Each time I hear narratives around this line, I remember the old Ray Parker Jnr. Song: ‘A woman needs love just like you do. Don’t kid yourself into thinking that she don’t. She can fool around just like you do unless you give her all the loving she wants.’
Is it a coincidence that wedding parties and most social events are populated at a ratio of two to one by women? The same thing with churches, vigils and crusades? Why do women look forward to such outings? Are they opportunities for them to let their hairs down, escape the monotony of house chores which womanhood has placed on them? Or are they looking for the happiness that has eluded them at home however they define it?
Are they looking for something more?
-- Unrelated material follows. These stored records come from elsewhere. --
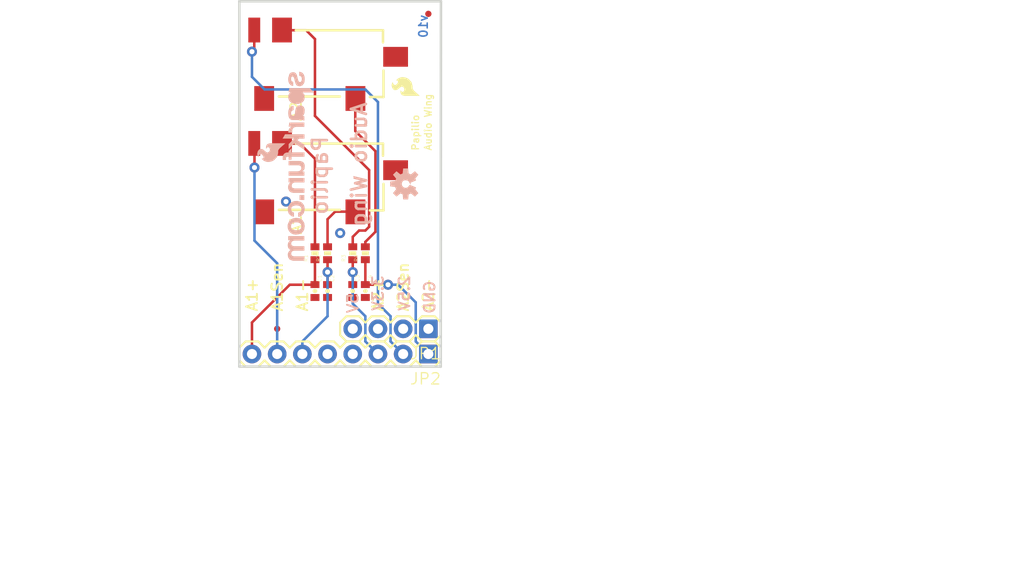
<source format=kicad_pcb>
(kicad_pcb (version 20211014) (generator pcbnew)

  (general
    (thickness 1.6)
  )

  (paper "A4")
  (layers
    (0 "F.Cu" signal)
    (31 "B.Cu" signal)
    (32 "B.Adhes" user "B.Adhesive")
    (33 "F.Adhes" user "F.Adhesive")
    (34 "B.Paste" user)
    (35 "F.Paste" user)
    (36 "B.SilkS" user "B.Silkscreen")
    (37 "F.SilkS" user "F.Silkscreen")
    (38 "B.Mask" user)
    (39 "F.Mask" user)
    (40 "Dwgs.User" user "User.Drawings")
    (41 "Cmts.User" user "User.Comments")
    (42 "Eco1.User" user "User.Eco1")
    (43 "Eco2.User" user "User.Eco2")
    (44 "Edge.Cuts" user)
    (45 "Margin" user)
    (46 "B.CrtYd" user "B.Courtyard")
    (47 "F.CrtYd" user "F.Courtyard")
    (48 "B.Fab" user)
    (49 "F.Fab" user)
    (50 "User.1" user)
    (51 "User.2" user)
    (52 "User.3" user)
    (53 "User.4" user)
    (54 "User.5" user)
    (55 "User.6" user)
    (56 "User.7" user)
    (57 "User.8" user)
    (58 "User.9" user)
  )

  (setup
    (pad_to_mask_clearance 0)
    (pcbplotparams
      (layerselection 0x00010fc_ffffffff)
      (disableapertmacros false)
      (usegerberextensions false)
      (usegerberattributes true)
      (usegerberadvancedattributes true)
      (creategerberjobfile true)
      (svguseinch false)
      (svgprecision 6)
      (excludeedgelayer true)
      (plotframeref false)
      (viasonmask false)
      (mode 1)
      (useauxorigin false)
      (hpglpennumber 1)
      (hpglpenspeed 20)
      (hpglpendiameter 15.000000)
      (dxfpolygonmode true)
      (dxfimperialunits true)
      (dxfusepcbnewfont true)
      (psnegative false)
      (psa4output false)
      (plotreference true)
      (plotvalue true)
      (plotinvisibletext false)
      (sketchpadsonfab false)
      (subtractmaskfromsilk false)
      (outputformat 1)
      (mirror false)
      (drillshape 1)
      (scaleselection 1)
      (outputdirectory "")
    )
  )

  (net 0 "")
  (net 1 "GND")
  (net 2 "3.3V")
  (net 3 "A1+")
  (net 4 "A1SEN")
  (net 5 "A1-")
  (net 6 "A2+")
  (net 7 "A2SEN")
  (net 8 "A2-")
  (net 9 "N$1")
  (net 10 "N$2")
  (net 11 "N$3")
  (net 12 "N$4")

  (footprint "boardEagle:CREATIVE_COMMONS" (layer "F.Cu") (at 134.5311 145.0086))

  (footprint "boardEagle:0402-CAP" (layer "F.Cu") (at 145.9611 115.7986 -90))

  (footprint "boardEagle:AUDIO-JACK-3.5MM-SMD" (layer "F.Cu") (at 138.3411 104.3686))

  (footprint "boardEagle:MICRO-FIDUCIAL" (layer "F.Cu") (at 157.3911 87.8586))

  (footprint "boardEagle:SFE-LOGO-FLAME" (layer "F.Cu") (at 156.5021 96.1136 90))

  (footprint "boardEagle:MICRO-FIDUCIAL" (layer "F.Cu") (at 142.1511 119.6086))

  (footprint "boardEagle:0402-RES" (layer "F.Cu") (at 145.9611 111.9886 90))

  (footprint "boardEagle:1X08" (layer "F.Cu") (at 157.3911 122.1486 180))

  (footprint "boardEagle:1X04" (layer "F.Cu") (at 157.3911 119.6086 180))

  (footprint "boardEagle:0402-CAP" (layer "F.Cu") (at 151.0411 115.7986 -90))

  (footprint "boardEagle:CREATIVE_COMMONS" (layer "F.Cu") (at 134.5311 134.8486))

  (footprint "boardEagle:0402-RES" (layer "F.Cu") (at 151.0411 111.9886 90))

  (footprint "boardEagle:0402-RES" (layer "F.Cu") (at 149.7711 111.9886 90))

  (footprint "boardEagle:0402-RES" (layer "F.Cu") (at 147.2311 111.9886 90))

  (footprint "boardEagle:0402-CAP" (layer "F.Cu") (at 147.2311 115.7986 -90))

  (footprint "boardEagle:0402-CAP" (layer "F.Cu") (at 149.7711 115.7986 -90))

  (footprint "boardEagle:AUDIO-JACK-3.5MM-SMD" (layer "F.Cu") (at 138.3411 92.9386))

  (footprint "boardEagle:SFE-NEW-WEBLOGO" (layer "B.Cu") (at 145.8341 93.7006 -90))

  (footprint "boardEagle:OSHW-LOGO-S" (layer "B.Cu") (at 155.1051 105.0036 -90))

  (gr_line (start 158.6611 86.5886) (end 138.3411 86.5886) (layer "Edge.Cuts") (width 0.254) (tstamp 2141d2db-d6eb-4be2-a185-1dff342fd0f2))
  (gr_line (start 138.3411 123.4186) (end 158.6411 123.4186) (layer "Edge.Cuts") (width 0.254) (tstamp 36c87f75-f917-4fab-8695-e8c2d0b8c963))
  (gr_line (start 138.3411 86.5886) (end 138.3411 123.4186) (layer "Edge.Cuts") (width 0.254) (tstamp 656788e2-67d7-4778-b520-533f66e7d6b3))
  (gr_line (start 158.6411 123.4186) (end 158.6611 86.5886) (layer "Edge.Cuts") (width 0.254) (tstamp a14694e4-bffc-4e93-a3f7-3da3b9c6ac7f))
  (gr_text "v10" (at 157.3911 87.8586 -270) (layer "B.Cu") (tstamp bba2afff-d0e9-483c-8ddc-10199bde5b1b)
    (effects (font (size 0.8636 0.8636) (thickness 0.1524)) (justify left bottom mirror))
  )
  (gr_text "Papilio" (at 147.3581 100.0506 -270) (layer "B.SilkS") (tstamp 255e151f-5166-42a5-abb0-90635a19a0b7)
    (effects (font (size 1.5113 1.5113) (thickness 0.2667)) (justify left bottom mirror))
  )
  (gr_text "5V" (at 150.4061 115.9256 -270) (layer "B.SilkS") (tstamp 49cfd9a1-37cf-492c-b994-9829d784e2aa)
    (effects (font (size 1.0795 1.0795) (thickness 0.1905)) (justify left bottom mirror))
  )
  (gr_text "3.3V" (at 152.9461 114.1476 -270) (layer "B.SilkS") (tstamp 86274fec-10a1-4ae3-b3bb-714e3a0950d4)
    (effects (font (size 1.0795 1.0795) (thickness 0.1905)) (justify left bottom mirror))
  )
  (gr_text "2.5V" (at 155.6131 114.1476 -270) (layer "B.SilkS") (tstamp ab9912b2-3627-4f2c-a0e5-d90b65ddb990)
    (effects (font (size 1.0795 1.0795) (thickness 0.1905)) (justify left bottom mirror))
  )
  (gr_text "Audio Wing" (at 151.2951 96.6216 -270) (layer "B.SilkS") (tstamp bce39a04-bd8d-4b9c-9a50-7386db8b9317)
    (effects (font (size 1.5113 1.5113) (thickness 0.2667)) (justify left bottom mirror))
  )
  (gr_text "GND" (at 158.1531 114.6556 -270) (layer "B.SilkS") (tstamp f91a7e2b-1e51-47c8-a420-725dd56612fc)
    (effects (font (size 1.0795 1.0795) (thickness 0.1905)) (justify left bottom mirror))
  )
  (gr_text "Papilio" (at 156.5021 101.7016 90) (layer "F.SilkS") (tstamp 014e2a02-5f08-40c0-827b-6dde8fc79ed6)
    (effects (font (size 0.69088 0.69088) (thickness 0.12192)) (justify left bottom))
  )
  (gr_text "A1-" (at 145.3261 117.9576 90) (layer "F.SilkS") (tstamp 2dc072ed-6dc3-4dfb-89e5-4f1ddbb08164)
    (effects (font (size 1.0795 1.0795) (thickness 0.1905)) (justify left bottom))
  )
  (gr_text "A1Sen" (at 142.7861 117.9576 90) (layer "F.SilkS") (tstamp 48a1c725-aef3-41a2-b3f5-8094762cb007)
    (effects (font (size 1.0795 1.0795) (thickness 0.1905)) (justify left bottom))
  )
  (gr_text "Audio Wing" (at 157.7721 101.7016 90) (layer "F.SilkS") (tstamp 54f5c7fc-ee19-42c7-9968-075e88ea257a)
    (effects (font (size 0.69088 0.69088) (thickness 0.12192)) (justify left bottom))
  )
  (gr_text "A2-" (at 158.0261 117.9576 90) (layer "F.SilkS") (tstamp 5ba45471-23b6-439a-8403-b053614a47c1)
    (effects (font (size 1.0795 1.0795) (thickness 0.1905)) (justify left bottom))
  )
  (gr_text "A1" (at 144.6911 110.2106 90) (layer "F.SilkS") (tstamp 81847bea-4f3f-4d48-bd10-92f923334a7d)
    (effects (font (size 1.0795 1.0795) (thickness 0.1905)) (justify left bottom))
  )
  (gr_text "A2Sen" (at 155.4861 117.9576 90) (layer "F.SilkS") (tstamp ac57450b-a64a-4ad3-99dc-e35060f0f461)
    (effects (font (size 1.0795 1.0795) (thickness 0.1905)) (justify left bottom))
  )
  (gr_text "A2+" (at 152.9461 117.9576 90) (layer "F.SilkS") (tstamp b00dfce8-7e64-4eb1-bc8d-3457faf7fa62)
    (effects (font (size 1.0795 1.0795) (thickness 0.1905)) (justify left bottom))
  )
  (gr_text "A1+" (at 140.2461 117.9576 90) (layer "F.SilkS") (tstamp fbda8319-b4b0-48cd-abf5-b34abb2288e8)
    (effects (font (size 1.0795 1.0795) (thickness 0.1905)) (justify left bottom))
  )
  (gr_text "A2" (at 144.6911 98.7806 90) (layer "F.SilkS") (tstamp ffcdcf5c-ab5d-4156-8a28-17ffafc4d219)
    (effects (font (size 1.0795 1.0795) (thickness 0.1905)) (justify left bottom))
  )
  (gr_text "Jordan McConnell" (at 161.2011 136.1186) (layer "F.Fab") (tstamp 189ef37c-ef87-4295-8efd-003b12568dff)
    (effects (font (size 1.5113 1.5113) (thickness 0.2667)) (justify left bottom))
  )

  (via (at 143.0401 106.7816) (size 1.016) (drill 0.508) (layers "F.Cu" "B.Cu") (net 1) (tstamp 4e691b43-bc1b-4dbb-aed2-47a460c66c6a))
  (via (at 148.5011 109.9566) (size 1.016) (drill 0.508) (layers "F.Cu" "B.Cu") (net 1) (tstamp dc8660da-85ae-4c4f-bb41-a444eecca3da))
  (segment (start 145.9461 115.1636) (end 145.9611 115.1486) (width 0.254) (layer "F.Cu") (net 3) (tstamp 26696636-8d9f-4cd6-a274-b11d1568c560))
  (segment (start 139.6111 118.9736) (end 143.4211 115.1636) (width 0.254) (layer "F.Cu") (net 3) (tstamp 3a12c863-fd55-468e-bc56-ad9980095671))
  (segment (start 143.4211 115.1636) (end 145.9461 115.1636) (width 0.254) (layer "F.Cu") (net 3) (tstamp 54242c92-5e7b-4479-9a5e-976352191cc6))
  (segment (start 145.9611 112.6386) (end 145.9611 115.1486) (width 0.254) (layer "F.Cu") (net 3) (tstamp 924b44d0-27f4-40b8-85e0-3f401ec2107d))
  (segment (start 139.6111 122.1486) (end 139.6111 118.9736) (width 0.254) (layer "F.Cu") (net 3) (tstamp c2c4a73a-4896-400b-9bcc-8ca1a49f0978))
  (segment (start 139.8651 103.3526) (end 139.8651 100.9426) (width 0.254) (layer "F.Cu") (net 4) (tstamp 0398c205-183d-48a7-87b4-b1a6c1d8f8bf))
  (segment (start 139.8651 100.9426) (end 139.8411 100.9186) (width 0.254) (layer "F.Cu") (net 4) (tstamp 07f38e92-e574-4395-aa99-814e8ffcff5e))
  (via (at 139.8651 103.3526) (size 1.016) (drill 0.508) (layers "F.Cu" "B.Cu") (net 4) (tstamp b907e041-f251-41c2-96d6-e661cc15f0c4))
  (segment (start 139.8651 110.7186) (end 139.8651 103.3526) (width 0.254) (layer "B.Cu") (net 4) (tstamp 1544b2e3-363c-4a29-94ad-2e4be4eb6d96))
  (segment (start 142.1511 122.1486) (end 142.1511 113.0046) (width 0.254) (layer "B.Cu") (net 4) (tstamp b7d93e1e-86a3-493c-8264-11e34a4b4524))
  (segment (start 142.1511 113.0046) (end 139.8651 110.7186) (width 0.254) (layer "B.Cu") (net 4) (tstamp ff355fb2-0d34-416e-a581-41d971ad25e5))
  (segment (start 147.2311 113.8936) (end 147.2311 112.6386) (width 0.254) (layer "F.Cu") (net 5) (tstamp 059a8dd3-11d0-44b7-9207-ca1ea74966f8))
  (segment (start 147.2311 113.8936) (end 147.2311 115.1486) (width 0.254) (layer "F.Cu") (net 5) (tstamp ee9ac9c8-1fdc-48dc-b058-e56a85abe598))
  (via (at 147.2311 113.8936) (size 1.016) (drill 0.508) (layers "F.Cu" "B.Cu") (net 5) (tstamp 0d5b8ee2-d3f3-42f7-98b4-1cb6874f652c))
  (segment (start 144.6911 120.8786) (end 147.2311 118.3386) (width 0.254) (layer "B.Cu") (net 5) (tstamp 4f372206-4f27-4652-b4b2-0f297adcb97a))
  (segment (start 144.6911 122.1486) (end 144.6911 120.8786) (width 0.254) (layer "B.Cu") (net 5) (tstamp 9148909c-5386-4879-9b39-1b48cf350bdd))
  (segment (start 147.2311 118.3386) (end 147.2311 113.8936) (width 0.254) (layer "B.Cu") (net 5) (tstamp b8e55662-45b0-44c7-81fd-effa7e1b022b))
  (segment (start 149.7711 113.8936) (end 149.7711 112.6386) (width 0.254) (layer "F.Cu") (net 6) (tstamp 63b29cfe-f274-4044-a764-6abfcca8e054))
  (segment (start 149.7711 113.8936) (end 149.7711 115.1486) (width 0.254) (layer "F.Cu") (net 6) (tstamp d3b6f63e-c88a-4fe1-9e43-f3d3384e7692))
  (via (at 149.7711 113.8936) (size 1.016) (drill 0.508) (layers "F.Cu" "B.Cu") (net 6) (tstamp d773e470-a3b0-4dea-807a-c040a80fe3d3))
  (segment (start 151.0411 120.8786) (end 151.0411 118.3386) (width 0.254) (layer "B.Cu") (net 6) (tstamp 16835fc6-61d1-4da8-968d-32349a54e8ee))
  (segment (start 149.7711 117.0686) (end 149.7711 113.8936) (width 0.254) (layer "B.Cu") (net 6) (tstamp 5c8eafb3-1c53-4c0b-8157-01a0b6e65895))
  (segment (start 152.3111 122.1486) (end 151.0411 120.8786) (width 0.254) (layer "B.Cu") (net 6) (tstamp 67f0b098-e118-41f1-800c-04718e208512))
  (segment (start 151.0411 118.3386) (end 149.7711 117.0686) (width 0.254) (layer "B.Cu") (net 6) (tstamp efe54d3d-f5f7-4a1d-82b5-4d5485720b6b))
  (segment (start 139.6111 91.6686) (end 139.8411 91.4386) (width 0.254) (layer "F.Cu") (net 7) (tstamp 0e4e1370-e6da-461a-b48c-5e246a6eaa28))
  (segment (start 139.8411 91.4386) (end 139.8411 89.4886) (width 0.254) (layer "F.Cu") (net 7) (tstamp 92bbda98-923c-4cc1-b95e-11b5ca5301f3))
  (via (at 139.6111 91.6686) (size 1.016) (drill 0.508) (layers "F.Cu" "B.Cu") (net 7) (tstamp ff1cb322-9871-490a-b892-14e997fb1ac7))
  (segment (start 152.3111 117.0686) (end 152.3111 96.7486) (width 0.254) (layer "B.Cu") (net 7) (tstamp 110ffa72-c0fd-4cd6-a961-4fe8d5f6d96b))
  (segment (start 153.5811 118.3386) (end 152.3111 117.0686) (width 0.254) (layer "B.Cu") (net 7) (tstamp 19629196-cad0-4e91-9e3a-2889d99030ec))
  (segment (start 140.8811 95.4786) (end 139.6111 94.2086) (width 0.254) (layer "B.Cu") (net 7) (tstamp 260d72bf-f061-41f8-9317-9c38f88abf6e))
  (segment (start 154.8511 122.1486) (end 153.5811 120.8786) (width 0.254) (layer "B.Cu") (net 7) (tstamp 504b085b-c43d-4d75-90ca-1c7046be10e0))
  (segment (start 139.6111 94.2086) (end 139.6111 91.6686) (width 0.254) (layer "B.Cu") (net 7) (tstamp 5e7a4457-8ec8-4767-aba2-f7aeae3b6e8a))
  (segment (start 151.0411 95.4786) (end 140.8811 95.4786) (width 0.254) (layer "B.Cu") (net 7) (tstamp 62b6d010-2fe4-4e8e-b3d4-76eec7a7b40d))
  (segment (start 152.3111 96.7486) (end 151.0411 95.4786) (width 0.254) (layer "B.Cu") (net 7) (tstamp 70a43cc9-bf9b-4676-94a7-fac10cd1ebdc))
  (segment (start 153.5811 120.8786) (end 153.5811 118.3386) (width 0.254) (layer "B.Cu") (net 7) (tstamp cbeb5f7a-979e-499f-8a5d-fc4c4ea2c45d))
  (segment (start 151.0411 112.6386) (end 151.0411 115.1486) (width 0.254) (layer "F.Cu") (net 8) (tstamp 7e1281bd-25df-4642-9b19-ce8a16668311))
  (segment (start 151.0561 115.1636) (end 151.0411 115.1486) (width 0.254) (layer "F.Cu") (net 8) (tstamp cc8e90ba-2556-4cae-ab3f-c3c7f55924f1))
  (segment (start 153.3271 115.1636) (end 151.0561 115.1636) (width 0.254) (layer "F.Cu") (net 8) (tstamp f2a27120-4f43-451f-9e30-2017f7625f03))
  (via (at 153.3271 115.1636) (size 1.016) (drill 0.508) (layers "F.Cu" "B.Cu") (net 8) (tstamp 63444c9e-7c6c-4559-81a4-71d8faca0c19))
  (segment (start 157.3911 122.1486) (end 156.1211 120.8786) (width 0.254) (layer "B.Cu") (net 8) (tstamp 60c9d5ac-1c81-40d5-a3e2-99d5d32bf13c))
  (segment (start 156.1211 116.9416) (end 154.3431 115.1636) (width 0.254) (layer "B.Cu") (net 8) (tstamp 63dd8dc8-bea4-4956-a433-b268a0c0355b))
  (segment (start 154.3431 115.1636) (end 153.3271 115.1636) (width 0.254) (layer "B.Cu") (net 8) (tstamp b203e354-2557-4f62-ac56-9930a7d87440))
  (segment (start 156.1211 120.8786) (end 156.1211 116.9416) (width 0.254) (layer "B.Cu") (net 8) (tstamp d814205c-dfc8-4a45-8cef-869290da96aa))
  (segment (start 151.4221 103.6066) (end 145.9611 98.1456) (width 0.254) (layer "F.Cu") (net 9) (tstamp 1c334d6a-fa50-4dfd-8365-b40fd4e16d62))
  (segment (start 145.0721 89.5096) (end 142.6621 89.5096) (width 0.254) (layer "F.Cu") (net 9) (tstamp 3444894d-a457-4678-b307-d69a70036249))
  (segment (start 151.4221 109.3216) (end 151.4221 103.6066) (width 0.254) (layer "F.Cu") (net 9) (tstamp 8437f542-f943-4fc8-80d5-80079b9e1cb1))
  (segment (start 145.9611 90.3986) (end 145.0721 89.5096) (width 0.254) (layer "F.Cu") (net 9) (tstamp 91743360-c4c3-45df-8ea2-6f09be8f31fc))
  (segment (start 149.7711 111.3386) (end 149.7711 110.3376) (width 0.254) (layer "F.Cu") (net 9) (tstamp af4eb2d5-398c-46de-9702-6ec0bc13ba57))
  (segment (start 149.7711 110.3376) (end 150.4061 109.7026) (width 0.254) (layer "F.Cu") (net 9) (tstamp b7d7bc7a-daff-4202-8f82-1ab50563e598))
  (segment (start 142.6621 89.5096) (end 142.6411 89.4886) (width 0.254) (layer "F.Cu") (net 9) (tstamp e9649c30-eeae-4d24-aacd-7aa9abdb08a2))
  (segment (start 150.4061 109.7026) (end 151.0411 109.7026) (width 0.254) (layer "F.Cu") (net 9) (tstamp efa995f5-edf2-49c3-b587-77a8feeb1fae))
  (segment (start 145.9611 98.1456) (end 145.9611 90.3986) (width 0.254) (layer "F.Cu") (net 9) (tstamp f17d1efa-5638-4a51-9d5a-c67ef0b63f95))
  (segment (start 151.0411 109.7026) (end 151.4221 109.3216) (width 0.254) (layer "F.Cu") (net 9) (tstamp f3a6db51-878c-4244-9a01-be6394433d8e))
  (segment (start 152.0571 101.7016) (end 150.0251 99.6696) (width 0.254) (layer "F.Cu") (net 10) (tstamp 010e9b38-cf12-4ac8-85e8-37aa717bdb70))
  (segment (start 151.0411 111.3386) (end 151.0411 110.8456) (width 0.254) (layer "F.Cu") (net 10) (tstamp 04efe956-0b29-4c67-831d-f722ce40457e))
  (segment (start 150.0251 99.6696) (end 150.0251 96.4046) (width 0.254) (layer "F.Cu") (net 10) (tstamp 93e124c1-23d2-4455-adf9-a1f198980f05))
  (segment (start 151.0411 110.8456) (end 152.0571 109.8296) (width 0.254) (layer "F.Cu") (net 10) (tstamp a0cfb6ff-9999-43d4-8156-cd6a9951c4e1))
  (segment (start 152.0571 109.8296) (end 152.0571 101.7016) (width 0.254) (layer "F.Cu") (net 10) (tstamp fe426dff-6f61-452e-ac23-56fcbefb7826))
  (segment (start 150.0251 96.4046) (end 150.0411 96.3886) (width 0.254) (layer "F.Cu") (net 10) (tstamp ff259581-47d6-4237-85eb-dec209ca7b39))
  (segment (start 145.9611 111.3386) (end 145.9611 102.4636) (width 0.254) (layer "F.Cu") (net 11) (tstamp 2cbfcfcc-52e5-4b6b-8ced-a5f6a7753254))
  (segment (start 142.6621 100.9396) (end 142.6411 100.9186) (width 0.254) (layer "F.Cu") (net 11) (tstamp c4ec89ca-1bf0-44ae-97de-ada3978bd595))
  (segment (start 144.4371 100.9396) (end 142.6621 100.9396) (width 0.254) (layer "F.Cu") (net 11) (tstamp e8c182b7-e4b8-4d32-932c-2007893d33b3))
  (segment (start 145.9611 102.4636) (end 144.4371 100.9396) (width 0.254) (layer "F.Cu") (net 11) (tstamp ff0a7b72-c96b-43bf-a172-b64cb4fa4580))
  (segment (start 147.9931 107.7976) (end 150.0201 107.7976) (width 0.254) (layer "F.Cu") (net 12) (tstamp 13d67e74-eaf5-479e-acea-ab7d98d0d54f))
  (segment (start 147.2311 111.3386) (end 147.2311 108.5596) (width 0.254) (layer "F.Cu") (net 12) (tstamp 5b4e68c2-6f8f-4544-830b-fed2137dad5c))
  (segment (start 150.0201 107.7976) (end 150.0411 107.8186) (width 0.254) (layer "F.Cu") (net 12) (tstamp 95e195f8-e1f3-4e07-b02b-e75998da5009))
  (segment (start 147.2311 108.5596) (end 147.9931 107.7976) (width 0.254) (layer "F.Cu") (net 12) (tstamp a3965a17-c31f-4cce-b349-2807cf443c71))

  (zone (net 1) (net_name "GND") (layer "F.Cu") (tstamp 17a6f73b-0d1d-498f-86b3-d259a319610a) (hatch edge 0.508)
    (priority 6)
    (connect_pads (clearance 0.3048))
    (min_thickness 0.1016)
    (fill (thermal_gap 0.2532) (thermal_bridge_width 0.2532))
    (polygon
      (pts
        (xy 158.7627 123.5202)
        (xy 138.2395 123.5202)
        (xy 138.2395 86.487)
        (xy 158.7627 86.487)
      )
    )
  )
  (zone (net 1) (net_name "GND") (layer "B.Cu") (tstamp 02aaadef-a52b-4d77-a0ec-8150d9de0c5e) (hatch edge 0.508)
    (priority 6)
    (connect_pads (clearance 0.000001))
    (min_thickness 0.1016)
    (fill (thermal_gap 0.2532) (thermal_bridge_width 0.2532))
    (polygon
      (pts
        (xy 158.7627 123.5202)
        (xy 138.2395 123.5202)
        (xy 138.2395 86.487)
        (xy 158.7627 86.487)
      )
    )
  )
)

</source>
Like a fortuitous meeting with Mr Adonis? A last chance at love and possession? Yet our men who must know that possibilities at such outings are endless seem too complacent to think their deprived wives could be prey.
They reason in their smugness that their wives are too sophisticated, too financially comfortable, too responsible to fall for just any man. They forget that if they can fall for a woman then their wives can also fall for a man. They forget that ‘a woman needs love just like you do.’ They don’t even believe that their wives have needs.
Yet anybody who interacts with this class of women knows that they are not taking their spousal rejection lying down and are itching for action. They will flirt with men they consider attractive at every opportunity. Especially if the setting is cosy and discrete.
Last month, a friend who is a medical doctor but retired as a police commissioner told me startling stories of extra marital activities going on among highly professional, middle aged women. He urged me to write about it in the hope that men in our age bracket would snap out of their complacency and try to reignite the fire of love and intimacy in their homes. His attempt to alert a friend of his whose wife, a medical doctor, was actively involved in extra marital sex and whom he knew to have young female friends himself was met with a smug rebuff.
He wondered why we should flaunt our relationships so openly and not expect a reaction simply because our wives have become grandmothers.
While it is true that sexual drive could reduce with menopause for women and with age across the gender, it is presumptuous of anybody—male or female—to decide the time for their partner to stop having sex. As Millie Jackson quaintly put it in a song: ‘Don’t be surprised to have a different kind of log in the fire place.’